Look on undocumentedmatlab.com for the information about the features supported by system_dependent()
Matlab uses single precision arithmetic for single precision values. Therefore there is no reason to simulate it.
I'd suggest to use double arithmetic in the C-function instead for the intermediate results to increase the accuracy.
Downloading and installing the Windows-SDK needs several minutes only.
It is very difficult to verify what is actually happening behind the scenes for single precision calculations. E.g., on a PC it may be the case that certain calculations on float variables get converted to 80-bit extended precision for the actual calculations and then re-converted to float to store the result. This can be the case for your C code even though all the variables are float. I am not sure which functions of MATLAB are strictly single and which are not. Bottom line is I seriously doubt you will be able to get an exact match no matter how much time you spend on the problem, unless the code is very simple. Whether the residuals you are currently seeing are "small" or not depends on the algorithms you are implementing. I think Jan's advice is a pretty good one ... do it all in double and compare that result to the single result.
OK, points well-taken, so here's the nitty-gritty:
In what follows, P ("big" O(1-10)), T (O(1-10)), and K (O(0.1-10)) are inputs; in the C implementation, they come in w/ precisions of 1e-3, 1e-4, and 1e-6, resp., i.e., the precision is held constant, not the sig figs--yes, I know, bad science, but hey, it's not my software.
k = 0.0162; K35150 = 42.914; A = [2.070e-5 -6.370e-10 3.989e-15]; B = [3.426e-2 4.464e-4 4.215e-1 -3.107e-3]; G = [6.766097e-1 2.00564e-2 1.104259e-4 -6.9698e-7 1.0031e-9]; a = [0.0080 -0.1692 25.3851 14.0941 -7.0261 2.7081]; b = [0.0005 -0.0056 -0.0066 -0.0375 0.0636 -0.0144]; S = zeros(size(T)); RP = S; RT = S; % Begin calculation R = K / K35150; val = 1 + B(1)*T + B(2)*T.*T + B(3)*R + B(4)*R.* T; good = (val~=0); RP(good) = 1 + (P(good) .* (A(1) + P(good) .* (A(2) + A(3)*P(good)))) ./ val(good); val = RP .* (G(1) + (T .* (G(2) + T .* (G(3) + T .* (G(4) + G(5)*T))))); good = (val~=0); RT(good) = R(good) ./ val(good); RT(RT <= 0) = 1e-6; tmp = RT'; tmp = [ones(size(tmp)); tmp.^0.5; tmp; tmp.^1.5; tmp.^2; tmp.^2.5]; sum1 = a * tmp; sum2 = b * tmp; val = 1.0 + k * (T - 15.0); good = (val~=0); S(good) = sum1(good)' + sum2(good)'.*(T(good) - 15.0)./val(good);
So, as you can see, there are lots of additions, multiplications, and powers (incl. fractional), involving coefficients of widely different scales; I've posted a plot of the "residuals" = the (same) inputs processed by the compiled C app (output precision = 1e-4) - processed by my Matlab implementation. Note: for the inputs, I'm able to duplicate the C (implemented in double precision, I'm informed) results to within +/-0.5*output precision, uniformly for T and K, and to about 99% in the case of P. So, please opine: should I be concerned? Thanks!

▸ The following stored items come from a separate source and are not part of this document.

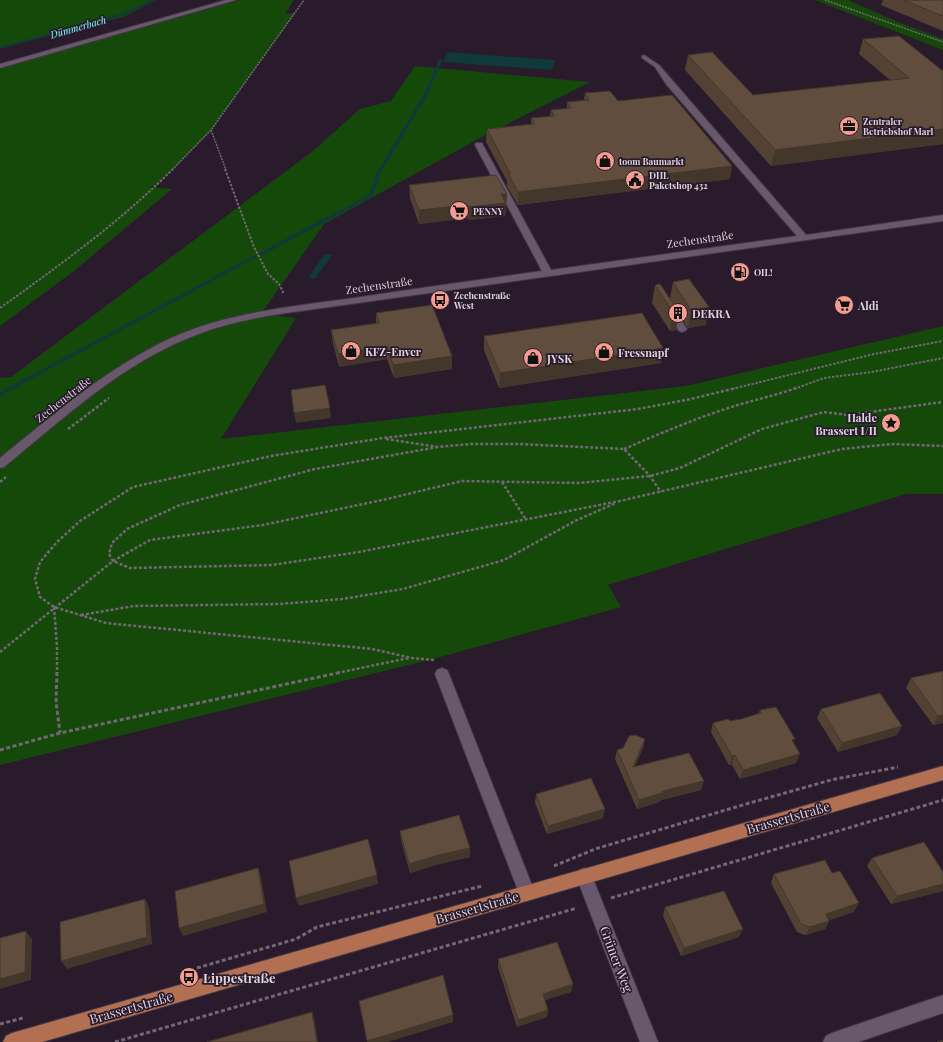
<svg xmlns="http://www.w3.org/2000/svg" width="943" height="1042" font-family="'Playfair Display',serif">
<rect width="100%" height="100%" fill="#291b2b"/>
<path fill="#15490a" d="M0,0H156L123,17L0,47Z
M240,0H294L285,14L295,13L211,130L156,186L147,187L172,189L74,271L0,326V68Z
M815,0H848L898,22L943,39V50Z
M415,66L590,82L480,138L324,224L261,314L296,318L221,439L686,386L943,326V494H906L608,585L621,607L433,659L0,765V378L11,377L313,151L360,109L391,101Z"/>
<path fill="#0f393a" d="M448,52L555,60L552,70L443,62Z
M325,254L332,255L315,279L308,278Z"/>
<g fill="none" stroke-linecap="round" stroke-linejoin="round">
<path fill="#0f393a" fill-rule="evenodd" d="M151,0H156L122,16L0,49V47L120,14Z
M441,59L446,60L442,61L427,96L381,172L372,197L263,255H259V253L369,195L377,172L423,96L439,60Z
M253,256H255L257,257L0,396V392Z"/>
<g stroke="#423744" stroke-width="2">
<path id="minor" d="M226,0H236L0,68V64Z
M644,55L659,65L672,80L806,235L943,215V221L286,313C254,318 222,324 191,337C120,365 63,419 4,467L0,468V458C54,414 107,368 171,338C226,313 288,307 347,299C412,289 477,280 542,271L475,145L476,143H482L483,145L551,270L797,236L666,84L655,67L642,58V56Z
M669,305L672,306L687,329L685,331L682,332L679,331L664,308Z
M442,668L447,670L449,674L535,893L533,898L527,901L521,898L519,893L435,674L437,670Z
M584,868L590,871L592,876L658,1042H640L576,876L578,871Z
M943,995V1013L858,1042H823L826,1036L832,1033Z"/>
</g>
<g stroke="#423744" stroke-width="2">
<path id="major" d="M943,766V780L42,1042H3L6,1036L12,1033Z"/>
</g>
<path stroke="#736775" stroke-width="1.5" stroke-dasharray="2 1" stroke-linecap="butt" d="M825,0L943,42
M211,130L226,170
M172,170L211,130L304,0"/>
<path stroke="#736775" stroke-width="2" stroke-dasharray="2.5 1.5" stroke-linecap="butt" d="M225,169L254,247L268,274L279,284L284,294
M0,308C60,265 121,221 173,169
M732,389L874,354L943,341
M794,389L824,378L872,372L943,358"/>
<path stroke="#736775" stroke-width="2.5" stroke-dasharray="3 2" stroke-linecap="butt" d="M68,429L109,398
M386,439L438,447L470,444H519L624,449L650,476L661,492
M438,447L315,469L180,505L127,529L112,543L109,554L113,561L130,568L272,565L359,552L620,501L842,449L891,444L943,446
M624,449C661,433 699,417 738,405C758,399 777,395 796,388
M0,482L6,477
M502,482L525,518
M54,607L57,646V673
M81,615L134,606L280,604L342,599L403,589L504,560L575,521L616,503
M0,652L113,561L150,540L263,525L387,499L462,481L579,483L650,476L680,468L762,429L824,412L847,415L943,402
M434,660L412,658L372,649L106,623L54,607L40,597L35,579L40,562L57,542L80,521L133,487L271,456L383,438L638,409L691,399L736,388
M337,673L409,658"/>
<path stroke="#736775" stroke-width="3" stroke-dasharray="4 2.5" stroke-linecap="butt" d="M57,672L56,702L60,733
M0,750L60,733L342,672
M554,866L595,849L746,804L831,780L898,767
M611,898L943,800
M197,968L296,939L317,927L482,886
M0,1024L23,1018
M115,1042L577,908"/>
<use href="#minor" fill="#69586b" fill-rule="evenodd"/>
<use href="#major" fill="#b26f51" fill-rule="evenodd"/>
</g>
<path fill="#534234" d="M883,0H943V31L881,5Z
M863,39L943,71V144L771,166L685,70L688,55L753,95L890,80L859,54Z
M585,93L618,101L730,179L518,205L507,186V181L486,142L487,129L531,124V118L550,116L551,110L567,109V102L584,100Z
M409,185L507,194L505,216L469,220L468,218L419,224L410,198Z
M673,282L706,325L688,328L679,314L676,330L670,331L652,303L655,285L670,298Z
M376,313L452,369L394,378L387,359L339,367L333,343L331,330L376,323Z
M484,336L661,363L499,388L484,350Z
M943,671V723L933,725L906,688L911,678Z
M821,709L897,735L838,752L817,718Z
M760,710L794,743L796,763L740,779L732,765H729L711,732L713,723L730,721L741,719L759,713Z
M645,739L643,748L635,766L701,790L661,800L659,802L637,809L615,759L617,750L623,748Z
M536,794L603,818L547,834L535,803Z
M400,831L470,857L439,864L410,873L401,840Z
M872,858L943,872V891L891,904L867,866Z
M774,874L854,912L829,920V921L825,929L805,935L797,932L771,883Z
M665,907L739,937L681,956L663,916Z
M498,959L573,984L571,992L545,1000L548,1010L547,1017L517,1027L498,967Z"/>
<path fill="#43362b" d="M943,129V144L771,166L775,150Z
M732,166L730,179L518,205V192Z
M501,194H507L505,216L469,220V207Z
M468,205V218L419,224V210Z
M709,307L706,325L688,328L691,310Z
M673,312H679L676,330L670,331Z
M387,346V359L339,367L338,354Z
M663,348L661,363L499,388L500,373Z
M452,356V369L394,378L393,365Z
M330,408L331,418L296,423L294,413Z
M943,715V723L933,725L938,716Z
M902,726L897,735L838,752L842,743Z
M645,739L643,748L631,776L633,767Z
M800,754L796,763L740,779L743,770Z
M735,755L732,765H729L732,756Z
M704,781L701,790L661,800L659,802L637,809L639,800L663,791Z
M605,809L603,818L547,834L548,826Z
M470,848V857L439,864L410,873L409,864L439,855Z
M258,868L261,877L267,912L183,936L179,928Z
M377,875L378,884L299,906L296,898Z
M943,884V891L891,904L897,896Z
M145,899L149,907L152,944L67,969L61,961Z
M859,903L854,912L821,923L826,914Z
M829,921L825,929L805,935L810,927Z
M743,929L739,937L681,956L684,948Z
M26,931L32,939L31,980L0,989V979Z
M573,984L571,992L542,1001L543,994Z
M548,1010L547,1017L517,1027L518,1020Z
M312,1012L315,1022L318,1042H317Z
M453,1015V1022L388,1042H367V1041Z"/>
<path fill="#604d3d" stroke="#43362b" d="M903,0H943V16Z
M899,36L943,71V129L775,150L688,55L712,52L753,95L909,78L863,39Z
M610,91L618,101L672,95L732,166L518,192L508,173H510L487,129L534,124L531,118L554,116L551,110L571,108L567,102L589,100L585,93Z
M496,175L507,194H501L506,203L469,207L468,205L419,210L409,185Z
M689,279L709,307L691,310L673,282Z
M660,284L679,312H673L655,285Z
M432,305L452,356L393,365L387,346L338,354L331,330L379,323L376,313Z
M642,313L663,348L500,373L484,336Z
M325,385L330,408L294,413L291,390Z
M943,671V715L938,716L911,678Z
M880,693L902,726L842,743L821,709Z
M776,707L795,739L792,740L800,754L743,770L735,755L732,756L713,723L728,719L730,721L741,719L761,713L760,710Z
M635,735L645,739L633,767L689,753L704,781L663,791L662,793L639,800L617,750L623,748L629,736Z
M591,778L605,809L548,826L536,794Z
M459,815L470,848L439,855L409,864L400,831Z
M368,839L377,875L296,898L289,861Z
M924,842L943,872V884L897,896L872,858Z
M825,860L832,873L840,871L859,903L826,914L829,921L810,927L801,924L774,874Z
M258,868L264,904L179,928L175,891Z
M724,891L743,929L684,948L665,907Z
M145,899L147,937L61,961L60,922Z
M26,931L25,972L0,979V938Z
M557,942L573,984L543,994L548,1010L518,1020L498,959Z
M443,975L453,1015L367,1041L359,1001Z
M312,1012L317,1042H207Z
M943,1040V1042H937Z"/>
<defs>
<g id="office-disc" transform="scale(1)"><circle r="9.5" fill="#f59c91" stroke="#291b2b"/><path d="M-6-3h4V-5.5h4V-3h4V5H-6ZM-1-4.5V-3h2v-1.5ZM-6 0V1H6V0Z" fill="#111"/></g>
<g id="shop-disc" transform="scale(1)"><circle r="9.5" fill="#f59c91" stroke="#291b2b"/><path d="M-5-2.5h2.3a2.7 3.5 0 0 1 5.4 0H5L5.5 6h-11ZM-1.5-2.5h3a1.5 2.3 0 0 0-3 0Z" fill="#111"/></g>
<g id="civic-disc" transform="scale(1)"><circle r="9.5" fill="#f59c91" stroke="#291b2b"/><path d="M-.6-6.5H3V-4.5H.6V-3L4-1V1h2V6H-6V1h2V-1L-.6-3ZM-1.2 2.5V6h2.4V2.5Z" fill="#111"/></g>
<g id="supermarket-disc" transform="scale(1)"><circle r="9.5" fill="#f59c91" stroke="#291b2b"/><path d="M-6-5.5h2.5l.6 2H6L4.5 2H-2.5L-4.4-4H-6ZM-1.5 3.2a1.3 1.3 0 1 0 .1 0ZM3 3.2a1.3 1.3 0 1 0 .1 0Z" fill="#111"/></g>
<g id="fuel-disc" transform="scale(1)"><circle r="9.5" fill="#f59c91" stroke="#291b2b"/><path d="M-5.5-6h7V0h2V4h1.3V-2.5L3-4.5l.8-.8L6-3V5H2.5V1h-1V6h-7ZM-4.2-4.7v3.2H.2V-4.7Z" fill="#111"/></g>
<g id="bus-disc" transform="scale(1)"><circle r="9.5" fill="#f59c91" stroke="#291b2b"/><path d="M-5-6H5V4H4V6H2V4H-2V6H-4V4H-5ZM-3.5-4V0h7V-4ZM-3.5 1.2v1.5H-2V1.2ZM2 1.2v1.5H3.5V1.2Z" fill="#111"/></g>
<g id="building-disc" transform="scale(1)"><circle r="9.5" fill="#f59c91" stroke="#291b2b"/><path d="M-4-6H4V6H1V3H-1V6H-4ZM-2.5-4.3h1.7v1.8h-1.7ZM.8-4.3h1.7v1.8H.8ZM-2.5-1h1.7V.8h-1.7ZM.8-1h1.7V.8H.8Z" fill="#111"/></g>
<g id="sight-disc" transform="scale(1)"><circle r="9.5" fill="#f59c91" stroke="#291b2b"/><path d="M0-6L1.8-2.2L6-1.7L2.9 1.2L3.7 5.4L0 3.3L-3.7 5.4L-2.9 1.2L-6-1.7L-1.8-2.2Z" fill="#111"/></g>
</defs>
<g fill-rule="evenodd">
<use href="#office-disc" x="849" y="126"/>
<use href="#shop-disc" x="605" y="161"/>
<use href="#civic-disc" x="635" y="180"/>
<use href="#supermarket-disc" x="459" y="211"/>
<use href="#fuel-disc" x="740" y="272"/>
<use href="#bus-disc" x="440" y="300"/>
<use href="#supermarket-disc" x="844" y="305"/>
<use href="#building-disc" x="678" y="313"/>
<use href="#shop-disc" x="351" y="351"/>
<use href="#shop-disc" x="604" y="352"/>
<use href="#shop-disc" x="533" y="358"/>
<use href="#sight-disc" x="891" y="423"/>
<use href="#bus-disc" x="189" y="977"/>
</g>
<g text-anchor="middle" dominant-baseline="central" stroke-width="3.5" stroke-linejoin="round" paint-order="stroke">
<g font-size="9" font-weight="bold" fill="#ded4df" stroke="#291b2b" text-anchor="start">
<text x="863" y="121">Zentraler<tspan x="863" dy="10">Betriebshof Marl</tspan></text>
<text x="619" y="161">toom Baumarkt</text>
<text x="649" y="175">DHL<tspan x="649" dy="10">Paketshop 432</tspan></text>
<text x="473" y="211">PENNY</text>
<text x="754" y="272">OIL!</text>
<text x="454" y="295">Zechenstraße<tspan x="454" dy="10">West</tspan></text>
</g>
<g font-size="10" font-style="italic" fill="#7bfcfe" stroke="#291b2b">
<text transform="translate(78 27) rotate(-16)">Dümmerbach</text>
</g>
<g font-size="11" fill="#ded4df" stroke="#291b2b">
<text transform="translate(700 239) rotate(-8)">Zechenstraße</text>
<text transform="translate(379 285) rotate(-8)">Zechenstraße</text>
<text transform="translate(63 399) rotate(-38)">Zechenstraße</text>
</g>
<g font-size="11" font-weight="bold" fill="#ded4df" stroke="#291b2b" text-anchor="start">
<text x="858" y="305">Aldi</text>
<text x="692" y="313">DEKRA</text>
<text x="365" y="351">KFZ-Enver</text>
<text x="618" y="352">Fressnapf</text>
<text x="547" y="358">JYSK</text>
<text x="877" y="417" text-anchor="end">Halde<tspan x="877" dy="13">Brassert I/II</tspan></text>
</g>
<g font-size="13" fill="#ded4df" stroke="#291b2b">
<text transform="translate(788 817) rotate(-16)">Brassertstraße</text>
<text transform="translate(477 907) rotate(-16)">Brassertstraße</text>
<text transform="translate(617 959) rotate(69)">Grüner Weg</text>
<text transform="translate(131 1007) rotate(-16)">Brassertstraße</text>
</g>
<g font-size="13" font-weight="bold" fill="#ded4df" stroke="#291b2b" text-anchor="start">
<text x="203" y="977">Lippestraße</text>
</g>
</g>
</svg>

Ouch, the C program's output format bit me; it's somewhat complicated, so suffice it to say I was comparing apples to oranges (though why the C program outputs both apples and oranges when one would expect it to output only one or the other remains in question)--once I figured this out and started comparing apples to apples, I found that my apples are just like theirs! Sorry for the noise.